Monday, January 23, 2012

It's not easy being mindful

Remembering to be mindful, or aware, is not easy.
It’s one thing to read about something. It’s another thing to actually do it, or even to remember to do it.
Relabel. Reattribute. Refocus. Revalue.
Those are the four steps created by Dr. Jeffrey Schwartz to use in cognitive behavioral therapy for OCD.
Now I haven’t read his entire book, “Brain Lock,” yet. I’ve read a good overview of the steps I found online. I have a lot more to learn, and I have a therapist who will lead me through this.
But I want to do something while I wait for my next appointment, so I thought I’d start trying to catch myself in the midst of the obsessions and compulsions and practice the four steps.
I have found that some of my OCD habits are so ingrained in my routine that I don’t always realize I’m in the midst of a ritual until I’ve done it. I’m sure I didn’t even recognize a lot of them today.
I cut down a little on some of the checking, but I still did the compulsions.
I did have what I would call a small success. When I left work this evening, I didn’t go through my maddening ritual of checking my office lamps to make sure they were off. I turned each off, careful to be fully aware of what I was doing, and then I walked away. As I did, I reminded myself that I didn’t really believe the lamps were still on. Rather, I had a compulsive urge to check them. That was OCD, not me. And I haven’t thought much about it since.
I’ve got bigger issues to deal with, but I guess that’s a start.
I’m also reading the book “Wherever You Go, There You Are,” by Jon Kabat-Zinn. I’ll write a review when I’ve finished. So far, it’s very good, and I think it’s going to help me.
If I can remember to be mindful.


  1. I would say that is more than a small success! It is very difficult to recognize obsessions and compulsions when there are so many of them and they have been a part of you for so many years. Even if you complete the ritual, the fact that you were even able to recognize it after the fact is significant. That is a big step and it's a major one as you begin this new chapter of your recovery. Really good work.
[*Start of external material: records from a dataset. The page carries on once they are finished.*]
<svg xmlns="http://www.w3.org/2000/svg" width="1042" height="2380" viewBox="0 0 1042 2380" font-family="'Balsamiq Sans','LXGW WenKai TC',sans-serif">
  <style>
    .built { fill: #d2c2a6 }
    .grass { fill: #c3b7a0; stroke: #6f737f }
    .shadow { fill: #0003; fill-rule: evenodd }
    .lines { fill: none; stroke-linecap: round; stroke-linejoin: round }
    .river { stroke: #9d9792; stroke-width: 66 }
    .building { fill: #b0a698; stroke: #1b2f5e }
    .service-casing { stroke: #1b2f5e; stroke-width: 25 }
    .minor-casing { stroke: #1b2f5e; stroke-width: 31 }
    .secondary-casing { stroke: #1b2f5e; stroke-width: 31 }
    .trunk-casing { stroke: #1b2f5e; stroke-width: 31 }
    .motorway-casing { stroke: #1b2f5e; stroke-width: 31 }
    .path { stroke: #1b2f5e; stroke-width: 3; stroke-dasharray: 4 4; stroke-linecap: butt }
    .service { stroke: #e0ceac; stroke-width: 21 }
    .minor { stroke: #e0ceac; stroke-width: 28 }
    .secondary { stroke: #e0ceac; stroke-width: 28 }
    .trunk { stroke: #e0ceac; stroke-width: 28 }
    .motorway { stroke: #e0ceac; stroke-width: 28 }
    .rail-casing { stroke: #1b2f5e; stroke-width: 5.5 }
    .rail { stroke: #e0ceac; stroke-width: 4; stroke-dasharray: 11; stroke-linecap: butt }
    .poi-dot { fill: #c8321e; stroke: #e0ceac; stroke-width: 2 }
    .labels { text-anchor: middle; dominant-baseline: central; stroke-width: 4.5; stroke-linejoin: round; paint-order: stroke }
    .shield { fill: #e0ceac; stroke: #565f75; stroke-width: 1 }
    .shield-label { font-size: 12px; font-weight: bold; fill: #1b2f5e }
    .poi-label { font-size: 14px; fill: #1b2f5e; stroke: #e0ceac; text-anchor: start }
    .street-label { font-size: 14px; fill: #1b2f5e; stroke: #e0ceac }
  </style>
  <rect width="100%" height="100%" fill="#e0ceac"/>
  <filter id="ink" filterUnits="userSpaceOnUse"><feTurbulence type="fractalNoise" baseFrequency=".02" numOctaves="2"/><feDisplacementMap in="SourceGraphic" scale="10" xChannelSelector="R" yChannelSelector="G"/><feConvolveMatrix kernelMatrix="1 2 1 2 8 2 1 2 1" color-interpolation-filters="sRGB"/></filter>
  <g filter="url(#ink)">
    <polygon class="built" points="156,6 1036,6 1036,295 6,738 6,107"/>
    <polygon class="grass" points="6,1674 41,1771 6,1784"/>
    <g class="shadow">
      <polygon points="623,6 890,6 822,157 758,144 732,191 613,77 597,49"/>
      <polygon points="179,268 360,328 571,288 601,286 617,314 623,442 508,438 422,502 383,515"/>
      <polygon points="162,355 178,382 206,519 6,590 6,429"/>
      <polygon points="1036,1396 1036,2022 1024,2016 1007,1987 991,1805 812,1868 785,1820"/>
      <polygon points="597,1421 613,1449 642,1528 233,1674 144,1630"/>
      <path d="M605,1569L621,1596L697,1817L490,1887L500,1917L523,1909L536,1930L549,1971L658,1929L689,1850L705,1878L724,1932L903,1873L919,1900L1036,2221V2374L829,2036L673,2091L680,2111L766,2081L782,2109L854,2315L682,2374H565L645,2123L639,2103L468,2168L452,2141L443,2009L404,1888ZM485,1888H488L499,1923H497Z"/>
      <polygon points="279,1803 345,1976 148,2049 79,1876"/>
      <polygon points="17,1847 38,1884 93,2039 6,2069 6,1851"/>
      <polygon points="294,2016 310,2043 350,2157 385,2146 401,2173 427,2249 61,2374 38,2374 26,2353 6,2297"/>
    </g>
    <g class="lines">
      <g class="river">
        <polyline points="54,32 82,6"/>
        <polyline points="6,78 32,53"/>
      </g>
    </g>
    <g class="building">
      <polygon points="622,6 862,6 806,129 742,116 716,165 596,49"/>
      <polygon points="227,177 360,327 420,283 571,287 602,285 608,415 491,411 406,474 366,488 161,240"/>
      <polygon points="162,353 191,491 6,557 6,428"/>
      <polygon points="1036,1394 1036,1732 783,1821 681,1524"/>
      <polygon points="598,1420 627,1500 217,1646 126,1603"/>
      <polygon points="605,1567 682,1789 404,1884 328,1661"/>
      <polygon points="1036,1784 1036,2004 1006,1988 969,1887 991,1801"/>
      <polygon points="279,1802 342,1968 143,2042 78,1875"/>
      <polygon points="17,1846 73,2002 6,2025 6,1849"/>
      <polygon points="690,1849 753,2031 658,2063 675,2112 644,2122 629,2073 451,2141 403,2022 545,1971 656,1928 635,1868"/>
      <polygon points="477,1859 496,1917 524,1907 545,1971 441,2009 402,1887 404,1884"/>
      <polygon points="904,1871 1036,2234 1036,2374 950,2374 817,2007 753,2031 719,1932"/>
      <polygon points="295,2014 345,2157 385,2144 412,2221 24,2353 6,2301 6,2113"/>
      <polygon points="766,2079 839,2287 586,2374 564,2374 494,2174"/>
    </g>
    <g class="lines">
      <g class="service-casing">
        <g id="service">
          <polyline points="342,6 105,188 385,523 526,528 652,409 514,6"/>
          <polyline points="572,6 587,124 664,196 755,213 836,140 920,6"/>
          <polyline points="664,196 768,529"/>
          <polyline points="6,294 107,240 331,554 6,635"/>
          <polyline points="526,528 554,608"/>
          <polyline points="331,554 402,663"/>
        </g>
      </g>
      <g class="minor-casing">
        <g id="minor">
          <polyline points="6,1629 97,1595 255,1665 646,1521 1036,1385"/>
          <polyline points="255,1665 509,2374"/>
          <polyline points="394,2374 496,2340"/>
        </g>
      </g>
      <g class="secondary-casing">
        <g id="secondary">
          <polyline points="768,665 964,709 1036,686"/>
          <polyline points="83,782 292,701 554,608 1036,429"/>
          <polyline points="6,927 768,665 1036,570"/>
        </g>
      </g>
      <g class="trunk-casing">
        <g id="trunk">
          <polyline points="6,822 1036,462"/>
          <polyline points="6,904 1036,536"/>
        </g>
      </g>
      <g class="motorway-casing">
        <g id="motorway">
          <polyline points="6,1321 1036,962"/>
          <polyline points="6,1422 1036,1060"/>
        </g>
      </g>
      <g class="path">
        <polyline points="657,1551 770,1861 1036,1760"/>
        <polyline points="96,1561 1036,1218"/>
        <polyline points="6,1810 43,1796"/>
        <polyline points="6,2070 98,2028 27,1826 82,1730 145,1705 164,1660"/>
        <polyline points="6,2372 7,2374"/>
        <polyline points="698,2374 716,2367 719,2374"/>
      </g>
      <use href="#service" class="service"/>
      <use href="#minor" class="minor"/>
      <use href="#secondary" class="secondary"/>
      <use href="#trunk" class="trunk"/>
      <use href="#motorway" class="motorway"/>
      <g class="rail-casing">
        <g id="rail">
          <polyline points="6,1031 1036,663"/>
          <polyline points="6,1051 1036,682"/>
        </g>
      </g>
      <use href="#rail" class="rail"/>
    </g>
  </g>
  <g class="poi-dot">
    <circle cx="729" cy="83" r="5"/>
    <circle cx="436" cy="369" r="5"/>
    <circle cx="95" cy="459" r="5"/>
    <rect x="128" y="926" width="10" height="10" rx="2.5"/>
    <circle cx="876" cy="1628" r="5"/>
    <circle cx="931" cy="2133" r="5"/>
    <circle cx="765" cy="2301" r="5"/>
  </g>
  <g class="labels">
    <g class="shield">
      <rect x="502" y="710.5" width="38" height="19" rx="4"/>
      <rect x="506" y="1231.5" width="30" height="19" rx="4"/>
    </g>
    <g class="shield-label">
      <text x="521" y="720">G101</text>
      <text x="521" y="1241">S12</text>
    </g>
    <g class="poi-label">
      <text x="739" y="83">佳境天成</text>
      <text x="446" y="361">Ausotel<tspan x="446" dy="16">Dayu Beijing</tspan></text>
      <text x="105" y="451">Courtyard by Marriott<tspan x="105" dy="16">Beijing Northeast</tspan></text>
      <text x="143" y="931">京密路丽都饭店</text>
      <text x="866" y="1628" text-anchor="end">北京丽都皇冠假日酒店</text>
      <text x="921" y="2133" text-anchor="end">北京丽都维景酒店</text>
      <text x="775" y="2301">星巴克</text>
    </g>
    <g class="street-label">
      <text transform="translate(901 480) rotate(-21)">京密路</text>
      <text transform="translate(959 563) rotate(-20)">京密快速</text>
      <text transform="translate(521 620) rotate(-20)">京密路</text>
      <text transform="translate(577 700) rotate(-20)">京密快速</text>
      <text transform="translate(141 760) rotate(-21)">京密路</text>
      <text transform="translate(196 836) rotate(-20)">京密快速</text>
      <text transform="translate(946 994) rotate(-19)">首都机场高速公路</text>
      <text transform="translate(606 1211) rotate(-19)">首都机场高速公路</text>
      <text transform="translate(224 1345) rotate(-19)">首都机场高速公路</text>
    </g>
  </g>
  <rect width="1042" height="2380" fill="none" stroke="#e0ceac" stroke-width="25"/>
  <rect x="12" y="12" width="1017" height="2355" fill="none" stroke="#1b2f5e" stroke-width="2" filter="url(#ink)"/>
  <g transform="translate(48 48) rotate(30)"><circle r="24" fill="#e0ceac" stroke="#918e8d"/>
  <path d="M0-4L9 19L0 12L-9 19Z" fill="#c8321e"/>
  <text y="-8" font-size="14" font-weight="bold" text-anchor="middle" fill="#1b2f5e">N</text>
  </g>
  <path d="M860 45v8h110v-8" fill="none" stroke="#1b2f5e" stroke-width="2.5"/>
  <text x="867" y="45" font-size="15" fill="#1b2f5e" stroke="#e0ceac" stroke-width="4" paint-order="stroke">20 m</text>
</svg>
  2. Thank you, Sunny! I guess I just want to do it all right, RIGHT NOW. I need to remember that there's no time limit, and it's going to take a long time to change.

  3. Great post! Being mindful is so...•tiring• sometimes! You have so much introspection, Tina; that's a great gift.

    1. Jean, Thank you! I appreciate that. I think introspection is tiring too, though . . .

  4. That is GREAT work! STopping a compulsion before it takes effect is wonderful! After a while it'll become automatic (hopefully). Good start with the mindfulness. Do a little happy dance!

    1. Karin, Thank you for the encouragement! I'll do a little "baby step" dance! :-)

  5. Elizabeth, Thank you, dear! I draw inspiration from people like you!

  6. I found your blog from "Relearning Happiness". I, too, have suffered with OCD from childhood and, while I feel like it is most under wraps right now (as long as I'm not dealing with germs/raw meat...still haven't completely tackled those ones), I could TOTALLY relate to this post. And the depression/anxiety thing? Totally on board.

    You can check out my blog Methodical Musings of an Unbalanced Woman at and particularly the posts on my struggles with OCD

    I'm interested in the book you mentioned. I wouldn't mind hearing more about it.

  7. Thanks for your comment, Melanie, and I'm glad you found me. I'll hop over to your blog!

  8. Sounds like a major, not minor, accomplishment.......looking forward to hearing more success stories!